“NATURALIZED” IS NOT “NATURAL BORN”
by Sharon Rondeau
Thus far, since Cruz’s constitutional eligibility to serve as president has been questioned and objected to formally by ballot challenges and lawsuits, Cruz has insisted that he has been a U.S. citizen from the moment he was born.
Some legal scholars contend that Cruz is eligible assuming his birth to an American mother, while others disagree.
On Tuesday evening, New Jersey Administrative Law Judge Jeff Masin issued an opinion in response to a hearing the day before during which two challenges to Cruz’s impending placement on the state ballot for the June 7 primary were aired. While presenting some of the history behind the “natural born Citizen” clause in the Article II, Section 1, clause 5 of the U.S. Constitution and the likely intent by the Framers, Masin concluded that “the more persuasive legal analysis” as to the meaning of the term is that a child born to “a citizen-father, citizen-mother, or both, is indeed a ‘natural born Citizen’ within the contemplation of the Constitution,” regardless of his birthplace.
Cruz was issued a Canadian birth certificate and appeared surprised when in August 2013 The Dallas Morning News reported that he was born with dual Canadian and US citizenship. Initially Cruz’s U.S. Senate office denied his Canadian citizenship, but nine months later, in May 2014, Cruz formally renounced it.

SUPPLIED DATA:
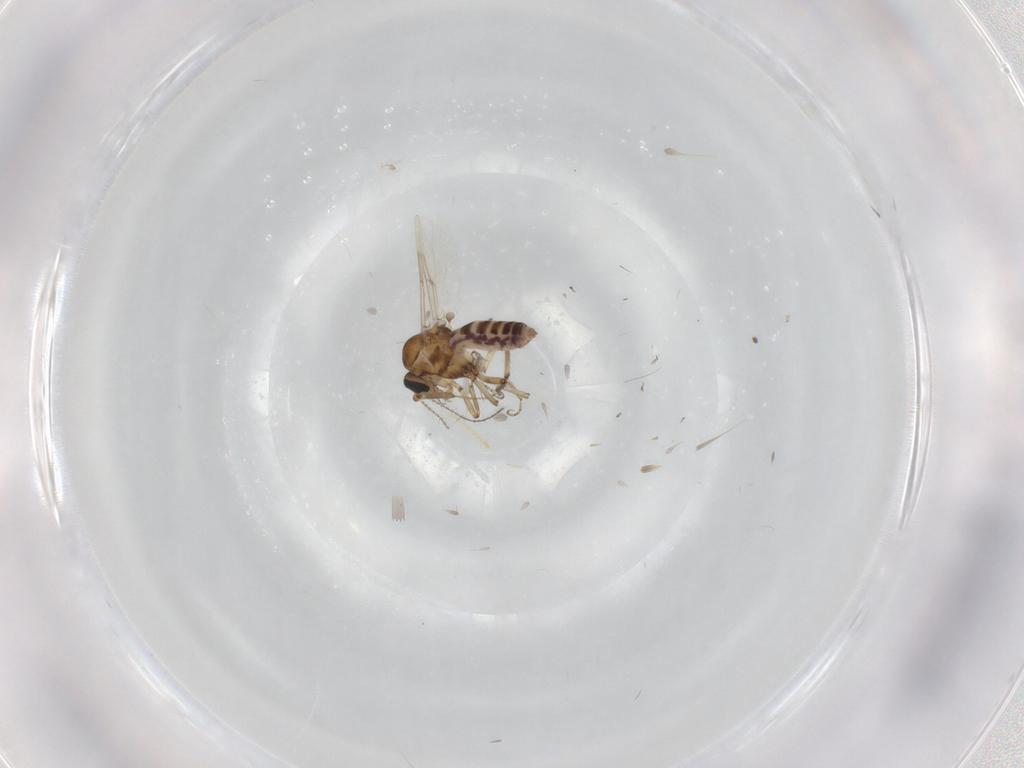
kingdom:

==

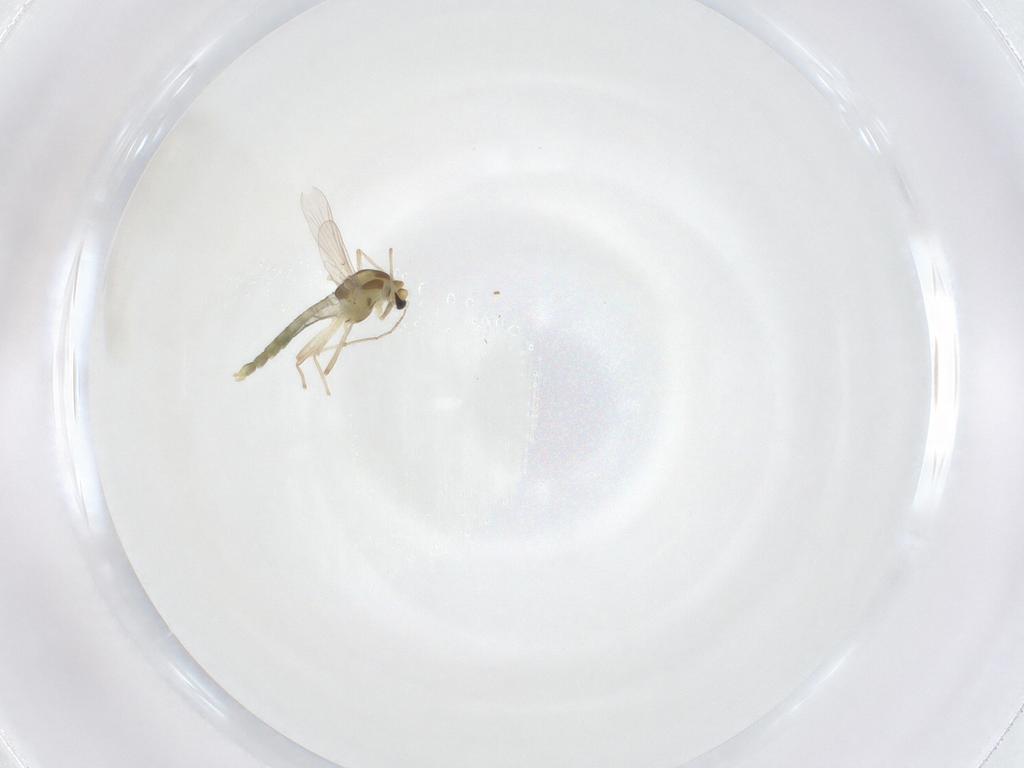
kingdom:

* * *

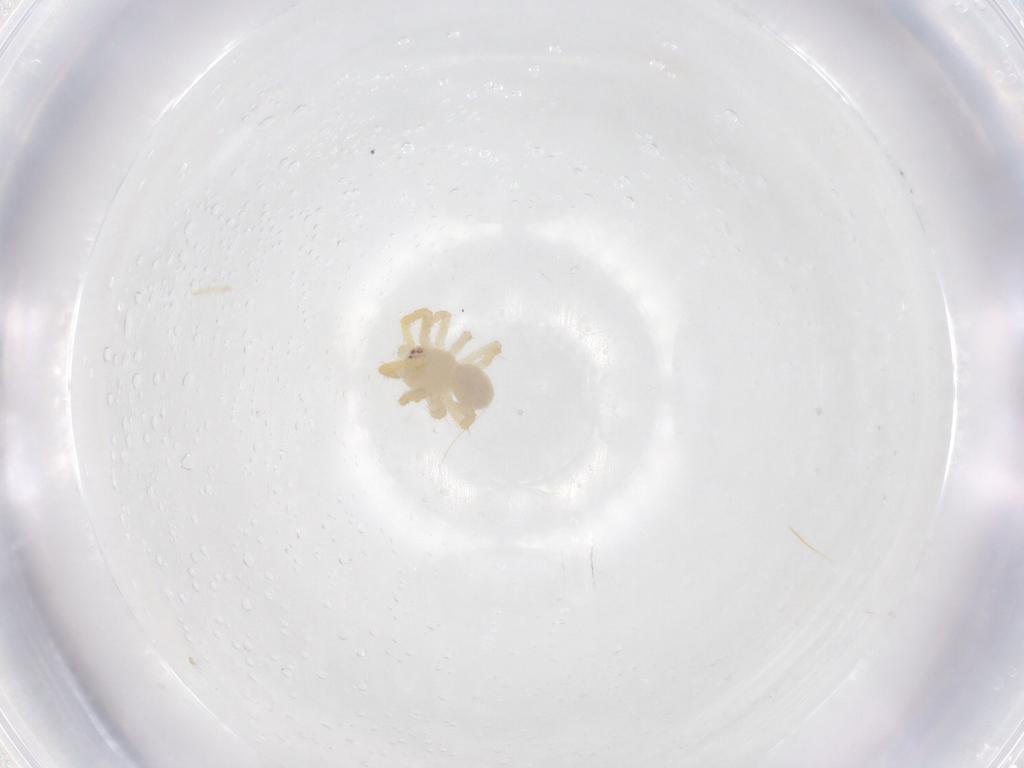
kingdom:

REQUIRED ACTIONS:
- a) For the article on Cruz's eligibility, say whether each statement agrees with it, answering yes or no and quoting the words that decide it: (i) Judge Masin issued his opinion on Tuesday evening; (ii) Cruz renounced his Canadian citizenship in August 2013; (iii) legal scholars all agree that Cruz is eligible.
- b) List every person the article on Cruz's eligibility names by name.
- c) Write out the article on Cruz's eligibility word for word, everything from "by Sharon Rondeau" down to "while others disagree.".

THE RESULTS:
- a)
(i) Yes: "On Tuesday evening, New Jersey Administrative Law Judge Jeff Masin issued an opinion"
(ii) No: "nine months later, in May 2014, Cruz formally renounced it."
(iii) No: "Some legal scholars contend that Cruz is eligible assuming his birth to an American mother, while others disagree."

- b)
Sharon Rondeau
Cruz
Jeff Masin

- c)
by Sharon Rondeau
Thus far, since Cruz’s constitutional eligibility to serve as president has been questioned and objected to formally by ballot challenges and lawsuits, Cruz has insisted that he has been a U.S. citizen from the moment he was born.
Some legal scholars contend that Cruz is eligible assuming his birth to an American mother, while others disagree.